Russian tourists in Türkiye are running into serious problems when trying to pay by QR code through the Faster Payments System, known as SBP, according to Russian media reports published this week. Some banks are suspending transactions at the till for up to 24 hours over anti-fraud checks, leaving holidaymakers unable to pay in shops, restaurants or pharmacies at the height of the summer season.
The issue has intensified since SBP payment services began operating in Türkiye in April 2026. Over the summer, users of Sber in particular have reported blocked payments, refused transactions and temporary holds on funds, according to Izvestiya and The Moscow Times.
One tourist, identified only as Yuri, told Izvestiya he repeatedly tried to pay by QR code in shops and cafes in Istanbul and Antalya, but Sber suspended the transfer every time. A correspondent for the same outlet reported experiencing an identical problem. Complaints about blocked SBP payments in Türkiye have also surfaced in travellers’ chat groups on Telegram, where one user described being redirected to another bank’s confirmation page, only for the payment to be frozen for 24 hours regardless.
The disruption is not confined to individual travellers. Mahmut Dikbas, who owns a chain of hotels in Antalya, confirmed to Russian media that some venues connected to Russian banking services process SBP payments smoothly, while others generate repeated failures. Sber has said that payments through SBP may be suspended “for security purposes.”
According to a statement relayed through the bank’s own support chat, the holds are linked to additional protective measures introduced in response to a rise in fraud cases. Customers are advised to retry the payment after 24 hours or to use another person’s card as a workaround, a suggestion experts say is impractical for a simple purchase at checkout.
The timing coincides with a broader regulatory shift in Russia. In late June 2026, President Vladimir Putin signed a law allowing banks to block customer money transfers, including both card payments and SBP transfers, for up to six hours if the transaction appears suspicious. That change applies domestically as well as to cross-border transactions of the kind causing problems for tourists in Türkiye.
Valeria Smirnova, an expert on legal risk in the digital environment, said attempts to pay by QR code from abroad routinely trigger banks’ automatic anti-fraud screening. She explained that the system flags transactions made from an unfamiliar IP address, through a new payment method, or when money is being sent to a recipient for the first time. “A restaurant, shop or pharmacy will not wait a day for the bank to clear a payment. In practice, the payment tool exists on paper but cannot actually be used by the customer,” Smirnova said.

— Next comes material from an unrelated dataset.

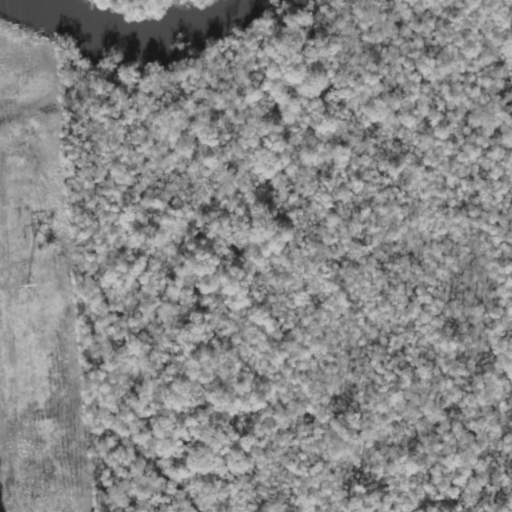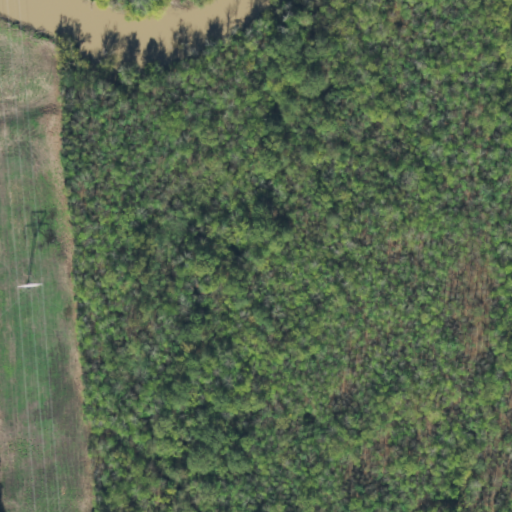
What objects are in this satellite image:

Alexey Egarmin, chief executive of the Russian-Turkish Business Council under the Chamber of Commerce and Industry, said the payment chain for these transactions involves several intermediaries, and technical problems can arise at any stage of that process. He and other specialists argue that banks should warn customers in advance about possible restrictions overseas and move to approve safe transactions more quickly rather than defaulting to blanket delays.
Travel and legal specialists are recommending that tourists check the rules for using SBP abroad with their bank before departing for Türkiye and, where possible, notify the bank of their travel plans in advance. They also advise using the standard QR payment method, in which the merchant’s terminal or app pre-fills the product and purchase amount, rather than completing a transfer to a phone number, which carries a higher fraud-check risk and should be cancelled if prompted.

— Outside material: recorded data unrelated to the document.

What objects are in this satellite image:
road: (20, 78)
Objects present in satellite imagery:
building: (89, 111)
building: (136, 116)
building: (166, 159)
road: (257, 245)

Albert Anufriev, a lawyer and managing partner at Forseti and Ting, said many Russian financial institutions now offer debit cards issued by banks in third countries, such as Kazakhstan or Kyrgyzstan, as a practical backup. Cash remains the simplest fallback option, particularly for travellers who may face intermittent restrictions on Russian payment services at the point of sale.
The reports highlight a growing practical problem for Russian visitors in one of the country’s most popular overseas destinations. A payment system that works on paper can fail at the checkout counter, creating friction for travellers who have come to rely on cashless and mobile payments while abroad. As SBP usage expands across more of Türkiye’s tourist regions, experts say the solution lies not in loosening fraud controls but in making bank confirmation faster and clearer, so a legitimate purchase does not turn into a day-long delay.